Tasks to carry out:
(a) Revise the mandamus opinion's text between "In her amended" and "Company was terminated.", inclusive, so that "employer" stands in place of "Company".
(b) Pick up the mandamus opinion after its final sentence and keep writing.

Quoted passage:
Content starts
Though certain of these factors may be missing, a writ will issue if the other factors clearly warrant it. As well, these five factors might not all mandate the same conclusion. In many cases, proper disposition may entail a balancing of conflicting factors. See In re King World Productions, 898 F.2d at 58-59.

III. APPROPRIATENESS OF THE WRIT

19

Upon review of the factors to be considered in ruling on a petition for writ of mandamus, we conclude that the balance weighs in favor of the Union.

A. No Other Means of Appellate Review

20

Since the district court's remand order is not reviewable on direct appeal, the Union has no other means to attain relief from this court. See In re Life Ins. Co. of N. Am., 857 F.2d 1190, 1193 (8th Cir.1988).

B. Potential Uncorrectable Damage

21

It is possible to interpret the district court's remand order as a tacit determination that federal law did not preempt Gillette's "malpractice" claim against the Union. This ruling might then preclude the Union from litigating the preemption issue further in state court. See id.

C. Clear Entitlement to Relief

22

Gillette has stated no claims against the Union other than those which relate directly to its representation of her through the five-step grievance process against CCC. Such claims fall within the collective bargaining agreement, and are thus governed by federal law. Consequently, given that Gillette's federal claims have been found to be time-barred, it is clearly erroneous to remand any claim against the Union to the state court.

23

In her amended complaint, Gillette alleges that:

24

(1) The Union had a legal obligation to provide her with representation concerning the grievance filed on her behalf after her employment with the Company was terminated.

25

(2) The Union failed to provide her with appropriate representation as her grievance was processed.
Content ends
[Page images and extracted text]
Content starts
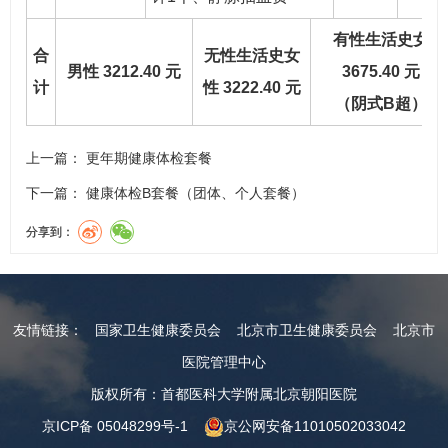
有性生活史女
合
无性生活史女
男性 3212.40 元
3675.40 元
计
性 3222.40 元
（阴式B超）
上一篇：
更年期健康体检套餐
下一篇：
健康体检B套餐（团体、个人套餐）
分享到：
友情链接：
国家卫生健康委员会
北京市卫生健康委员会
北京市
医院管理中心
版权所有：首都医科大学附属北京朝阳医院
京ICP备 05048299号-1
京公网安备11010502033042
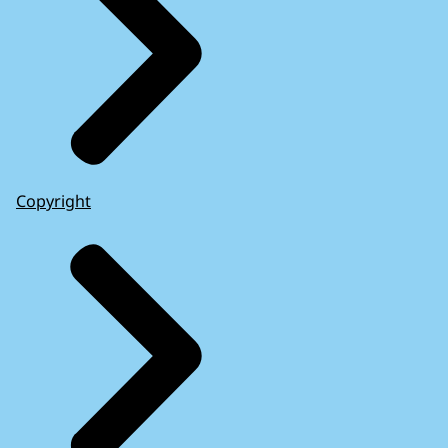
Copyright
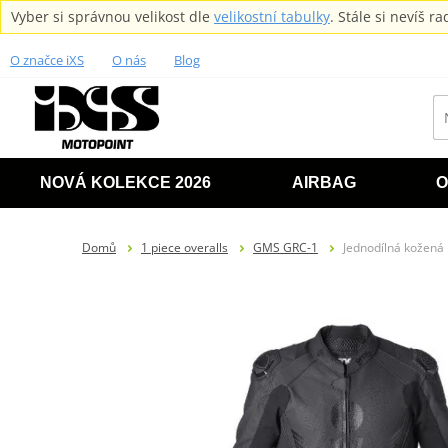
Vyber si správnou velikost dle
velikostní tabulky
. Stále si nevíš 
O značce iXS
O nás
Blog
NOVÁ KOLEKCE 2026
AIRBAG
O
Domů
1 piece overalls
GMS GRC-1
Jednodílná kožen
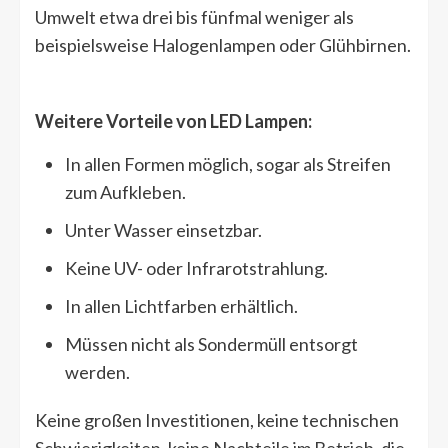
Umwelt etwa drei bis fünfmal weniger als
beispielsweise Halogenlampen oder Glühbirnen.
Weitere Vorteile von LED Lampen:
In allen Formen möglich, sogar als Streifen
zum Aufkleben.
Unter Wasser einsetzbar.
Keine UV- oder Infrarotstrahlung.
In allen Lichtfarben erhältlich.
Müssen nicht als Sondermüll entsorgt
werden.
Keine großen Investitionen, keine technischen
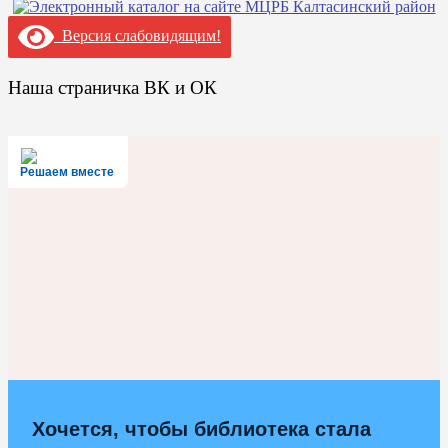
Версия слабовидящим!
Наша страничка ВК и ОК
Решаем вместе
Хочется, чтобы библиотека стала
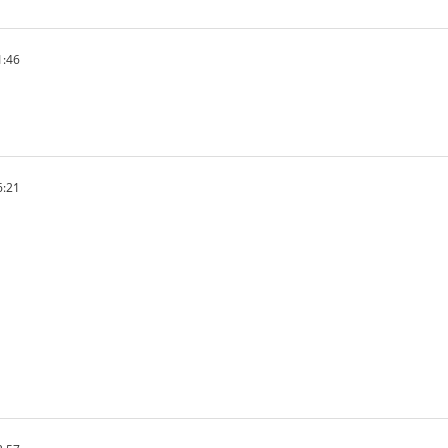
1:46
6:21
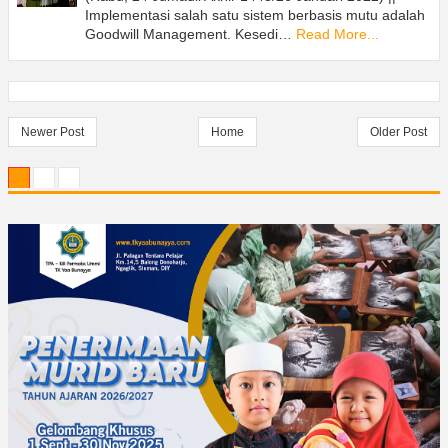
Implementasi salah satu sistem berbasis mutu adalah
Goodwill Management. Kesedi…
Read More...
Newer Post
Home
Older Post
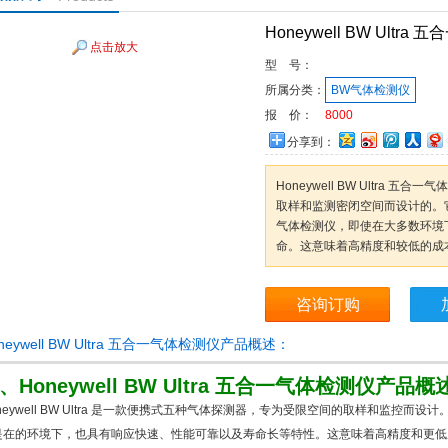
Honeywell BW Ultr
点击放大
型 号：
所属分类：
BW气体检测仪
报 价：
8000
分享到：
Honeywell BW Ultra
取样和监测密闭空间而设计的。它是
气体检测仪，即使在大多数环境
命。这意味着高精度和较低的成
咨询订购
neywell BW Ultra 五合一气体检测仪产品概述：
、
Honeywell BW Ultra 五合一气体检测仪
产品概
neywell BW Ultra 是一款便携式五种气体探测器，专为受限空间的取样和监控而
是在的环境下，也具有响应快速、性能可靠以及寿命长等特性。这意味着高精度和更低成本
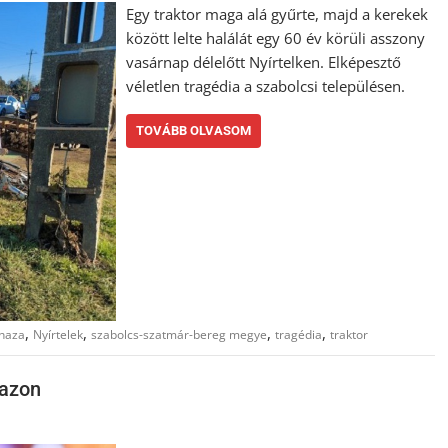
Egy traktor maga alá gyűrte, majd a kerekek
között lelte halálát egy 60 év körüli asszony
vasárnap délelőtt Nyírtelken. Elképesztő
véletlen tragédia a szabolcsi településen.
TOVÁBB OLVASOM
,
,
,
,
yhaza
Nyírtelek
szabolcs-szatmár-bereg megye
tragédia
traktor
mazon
Content ends
Expected results:
(a)
In her amended complaint, Gillette alleges that:

24

(1) The Union had a legal obligation to provide her with representation concerning the grievance filed on her behalf after her employment with the employer was terminated.

(b)
26

(3) The direct and proximate consequence of the Union's negligent failure to provide her with adequate and appropriate representation was that she lost her arbitration hearing.

27

(4) The Union did not afford her further representation after her arbitration hearing.

28

At her deposition, Gillette brought forth more specific charges against the Union:

29

(1) The Union did not properly handle references to old disciplinary records which were raised by CCC during the arbitration hearing.

30

(2) The Union failed to investigate her grievance thoroughly.

31

(3) The Union improperly represented her during her arbitration hearing (by, for example, failing to ask any questions of the person at CCC who discharged Gillette, and failing to present material witnesses).

32

(4) The Union refused to permit her to have her attorney attend the fourth-step grievance meeting and arbitration hearing.

33

(5) The Union failed to appeal the adverse arbitration award.

34

These being Gillette's only claims against the Union in the record, they all clearly relate to the Union's representation of her grievance.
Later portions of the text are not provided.